Escribo esto el
domingo 21, en la mañana, luego de un viaje brevísimo de tres días en el que
carecí, deliberadamente, de colectividad, pues la tarea a que fui me obligó a
mantener apagado el celular todo el tiempo.
No por eso dejé de
oírle a alguien, de pasada, sobre “la crecida del río Comuneros, en Bogotá, que
arrastró a varias docenas de habitantes de calle, ahogando a algunos, que se
encontraban en el canal de la avenida sexta con carrera 30. Eso pasó en la
medianoche del jueves 18.
Ya de regreso, y
sentado frente al computador, repito, el domingo 21 a las 10 a.m., abro Google
y me encuentro con fotos de esos peregrinos urbanos, unos 60, acostados sobre
las dos pendientes de cemento que se juntan en el lecho por el que fluye un
hilo de agua en el que navegan detritus. Son fotos diurnas, en las que se los
ve relajados, antes de que el caudal se les viniera encima en la oscuridad. El
cemento está seco y algunas prendas andrajosas están tendidas para orearse.
Tres días después del
desastre no se habla de víctimas, a excepción de una que, recién salida del
torrente que la despertó, tiritando y chorreando agua de su armadura de harapos,
fue atropellada por un carro.
Me cuesta, sin
embargo, creer que hubo apenas un muerto. Nada mas la hipotermia pudo ultimar a
varios. Para no hablar de los totazos en la cabeza que debieron darse ante la
embestida de esas aguas encajonadas que los agarraron dormidos. Hasta allí, y
otras partes —pues la Policía no los deja en paz y la gente los rechaza en los
lugares adonde se repliegan—, los ha llevado su errancia desde que la Alcaldía
los evacuó a la fuerza del Bronx.
Incumpliendo una
sentencia de la Corte Constitucional, que ordena no llevar a la fuerza a los
habitantes de calle hacia centros de rehabilitación, el actual alcalde y su
subsecretario de Seguridad se empeñan en que, para tenerlos en albergues, estos
adictos deben dejar de inmediato el vicio del bazuco. Y todo lo conexo que
conlleva ese consumo. En síntesis, volverse virtuosos de una manera exprés.

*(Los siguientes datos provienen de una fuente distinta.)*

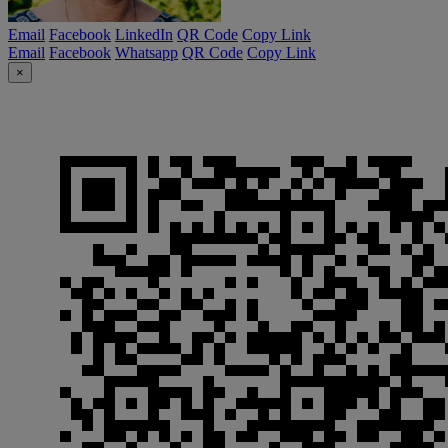
Email
Facebook
LinkedIn
QR Code
Copy Link
Email
Facebook
Whatsapp
QR Code
Copy Link
×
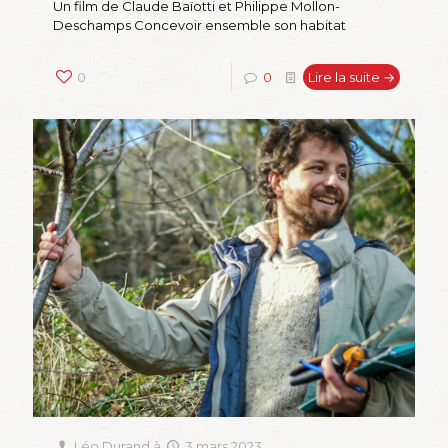
Un film de Claude Baïotti et Philippe Mollon-
Deschamps Concevoir ensemble son habitat
0
0
Lire la suite →
Léo Durand
à
3 mars 2023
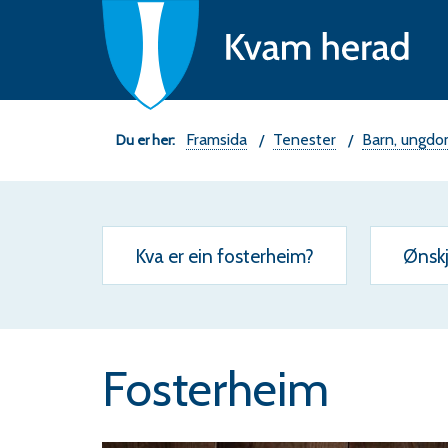
Ne
fo
K
he
Du
Framsida
Tenester
Barn, ungdo
er
her:
Kva er ein fosterheim?
Ønskj
Fosterheim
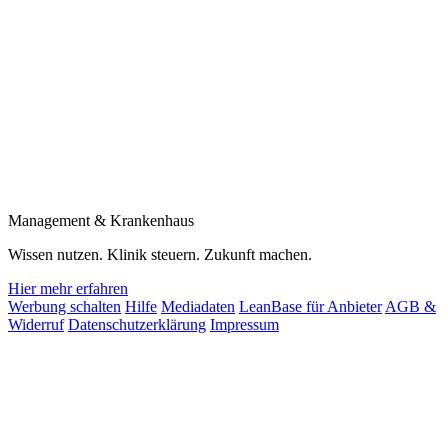
Management & Krankenhaus
Wissen nutzen. Klinik steuern. Zukunft machen.
Hier mehr erfahren
Werbung schalten
Hilfe
Mediadaten
LeanBase für Anbieter
AGB &
Widerruf
Datenschutzerklärung
Impressum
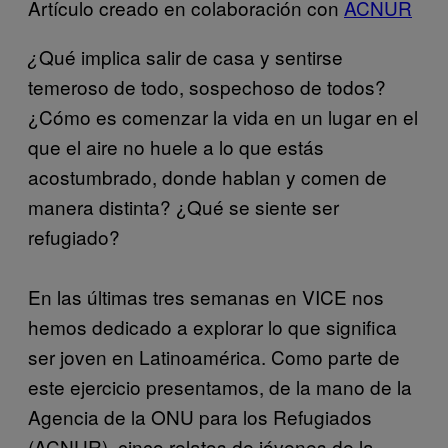
Artículo creado en colaboración con
ACNUR
Qué implica salir de casa y sentirse
¿
temeroso de todo, sospechoso de todos?
¿Cómo es comenzar la vida en un lugar en el
que el aire no huele a lo que estás
acostumbrado, donde hablan y comen de
manera distinta? ¿Qué se siente ser
refugiado?
En las últimas tres semanas en VICE nos
hemos dedicado a explorar lo que significa
ser joven en Latinoamérica. Como parte de
este ejercicio presentamos, de la mano de la
Agencia de la ONU para los Refugiados
(ACNUR), cinco relatos de jóvenes de la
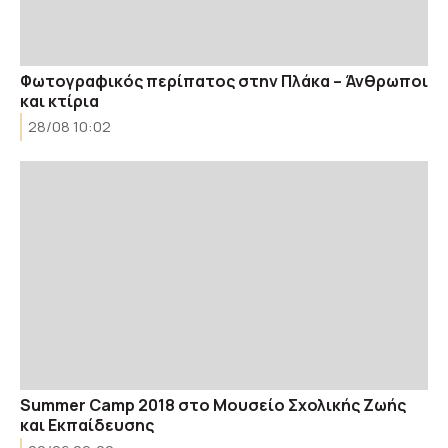
Φωτογραφικός περίπατος στην Πλάκα – Άνθρωποι
και κτίρια
28/08 10:02
Summer Camp 2018 στο Μουσείο Σχολικής Ζωής
και Εκπαίδευσης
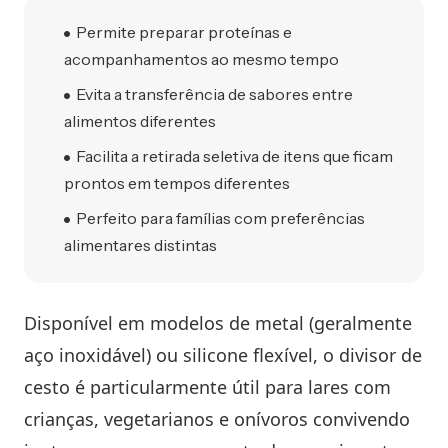
Permite preparar proteínas e
acompanhamentos ao mesmo tempo
Evita a transferência de sabores entre
alimentos diferentes
Facilita a retirada seletiva de itens que ficam
prontos em tempos diferentes
Perfeito para famílias com preferências
alimentares distintas
Disponível em modelos de metal (geralmente
aço inoxidável) ou silicone flexível, o divisor de
cesto é particularmente útil para lares com
crianças, vegetarianos e onívoros convivendo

Esos funcionarios creen que la cosa es así no más, y mientras tanto les han
declarado una guerra impiadosa que por un instinto mínimo de conservación ha
terminado disgregándolos por toda la ciudad.
Inevitable recordar
que durante la “Bogotá Humana”, a esa pobrecía viciosa se le daba cama limpia,
muda lavada para que se cambiara y se le servía en la mesa sopa caliente.
Principio tenían las cosas, y con ese procedimiento no pocos emprendían el
camino del juicio, mediante tratamiento médico progresivo, e impactaban cada
vez menos el mundo urbano con su conducta alterada. Otro tanto se hacía con
madres de familia que trabajaban de noche, guardándoles de seis a seis sus
pelados, así fueran de brazos. Todos esos albergues fueron clausurados o
disminuidos en su cobertura.
Ya mismo deben ser
puestos en evidencia el señor Peñalosa y el subsecretario Mejía, antes de que
logren consumar una versión bogotana de la “solución final”.
No olvidemos que
frente a las víctimas del holocausto nazi, simulaba no saber nada esa población
que de lejos veía subir el humo y reconocía el olor de carne humana que
oscurecía el cielo de los campos de exterminio.